- Issue: One proposal to reduce high out-of-pocket costs in plans sold through the Affordable Care Act marketplaces is to change the plan category used as the benchmark for determining the tax credit. A switch in the benchmark plan from silver to gold would mean a greater share of enrollees’ health costs would be covered.
- Goal: To analyze how changing the benchmark plan to gold would potentially affect deductibles and out-of-pocket limits and to compare new potential costs to those in employer-sponsored plans.
- Methods: Analysis of the 2022 Robert Wood Johnson Foundation HIX Compare dataset and the 2021 Medical Expenditure Panel Survey–Insurance Component.
- Key Findings and Conclusions: Changing the benchmark to gold would lower the national median deductible for individual coverage from $5,000 to $1,450, based on 2022 marketplace data. This latter amount is similar to the median deductible in employer plans. The national median out-of-pocket maximum in lower-cost gold plans, $7,500, is lower than silver plans but still much higher than employer plans. Enabling more consumers to afford a gold plan could ease the burden of high deductibles and reduce out-of-pocket spending for lower- and middle-income households in exchange for a moderate increase in federal spending.
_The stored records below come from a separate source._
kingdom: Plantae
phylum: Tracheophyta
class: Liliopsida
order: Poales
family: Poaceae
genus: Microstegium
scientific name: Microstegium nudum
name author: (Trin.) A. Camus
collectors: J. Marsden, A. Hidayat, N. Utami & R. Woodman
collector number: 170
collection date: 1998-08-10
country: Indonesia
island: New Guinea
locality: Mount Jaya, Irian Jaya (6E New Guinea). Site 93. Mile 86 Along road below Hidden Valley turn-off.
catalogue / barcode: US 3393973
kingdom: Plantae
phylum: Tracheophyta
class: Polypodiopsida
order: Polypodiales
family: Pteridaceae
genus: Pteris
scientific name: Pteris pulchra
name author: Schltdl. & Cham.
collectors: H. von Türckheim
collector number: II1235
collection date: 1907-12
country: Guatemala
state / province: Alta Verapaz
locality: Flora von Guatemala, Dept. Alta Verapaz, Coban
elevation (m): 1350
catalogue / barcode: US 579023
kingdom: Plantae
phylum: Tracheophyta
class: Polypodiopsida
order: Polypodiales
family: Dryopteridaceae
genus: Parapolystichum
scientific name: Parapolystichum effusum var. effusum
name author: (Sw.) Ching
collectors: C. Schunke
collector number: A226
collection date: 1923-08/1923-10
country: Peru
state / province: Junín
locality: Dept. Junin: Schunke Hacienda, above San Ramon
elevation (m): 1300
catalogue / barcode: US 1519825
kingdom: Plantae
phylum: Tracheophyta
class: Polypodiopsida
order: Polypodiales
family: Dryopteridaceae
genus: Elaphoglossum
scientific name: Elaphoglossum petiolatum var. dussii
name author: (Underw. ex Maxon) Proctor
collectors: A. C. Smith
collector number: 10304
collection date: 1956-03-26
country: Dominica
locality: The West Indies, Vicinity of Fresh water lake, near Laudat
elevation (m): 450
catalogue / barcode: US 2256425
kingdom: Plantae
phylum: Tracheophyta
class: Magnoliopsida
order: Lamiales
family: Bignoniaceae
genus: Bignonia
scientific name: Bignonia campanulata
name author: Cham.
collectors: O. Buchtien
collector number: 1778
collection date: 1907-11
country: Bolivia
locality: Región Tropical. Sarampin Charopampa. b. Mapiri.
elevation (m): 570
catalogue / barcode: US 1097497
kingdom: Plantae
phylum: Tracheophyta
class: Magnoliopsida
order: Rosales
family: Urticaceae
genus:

The affordability of health care is a pressing concern for many people with commercial health insurance plans, both those obtained through employers and through the Affordable Care Act (ACA) marketplaces. The American Rescue Plan Act (ARPA) temporarily increased subsidies for marketplace plan premiums, making coverage more affordable and helping to drive record plan enrollment during 2021 and 2022.1 The Inflation Reduction Act extended those subsidies through 2025.2
Although premium costs are important, people accessing care also face financial risk from deductibles and other cost-sharing features, like the annual out-of-pocket maximum. Marketplace plans protect people with very low incomes from high out-of-pocket costs through additional subsidies. But people with slightly higher incomes can face high cost sharing within the marketplace’s silver “benchmark” plans, which determine the size of the premium tax credit.3 In many states, the typical single-person deductible can exceed $5,000.4
In recent years, cost sharing in employer-based health plans, long viewed as the top tier of private coverage, also has increased.5 Research shows that people with high deductibles are more likely to skip needed care, delay filling prescriptions, and have problems paying medical bills.6
A bill introduced by Senator Jeanne Shaheen (D–N.H.), S. 499, attempts to address these concerns in the individual market by resetting the marketplace benchmark plan (both single-person and family coverage) from silver to the more comprehensive gold level, among other provisions.7 Funded by the federal government, this policy change would reduce the exposure to out-of-pocket costs that consumers with marketplace plans face by lowering deductibles, copayments, coinsurance, and annual spending limits. Insurers have discretion over which of these levers they choose to adjust in most states.
This analysis explores the cost-sharing effects of turning to a gold-plan benchmark for single-person coverage in the marketplaces and compares this improvement to costs in employer-based coverage.
We use the 2022 HIX Compare dataset curated by the Robert Wood Johnson Foundation, which provides premiums and benefit details of plans sold in the federal and state-based marketplaces, to compare the deductibles and annual out-of-pocket maximum limits of gold and silver plans near the benchmark. We also compare gold and silver plans to single-coverage employer plans using the 2021 Medical Expenditure Panel Survey–Insurance Component (MEPS–IC).
Finally, we examine the potential implications of a policy similar to S. 499 that would provide all marketplace enrollees with incomes above 200 percent of the federal poverty level with access to benchmark plans with the “gold standard” of cost protection.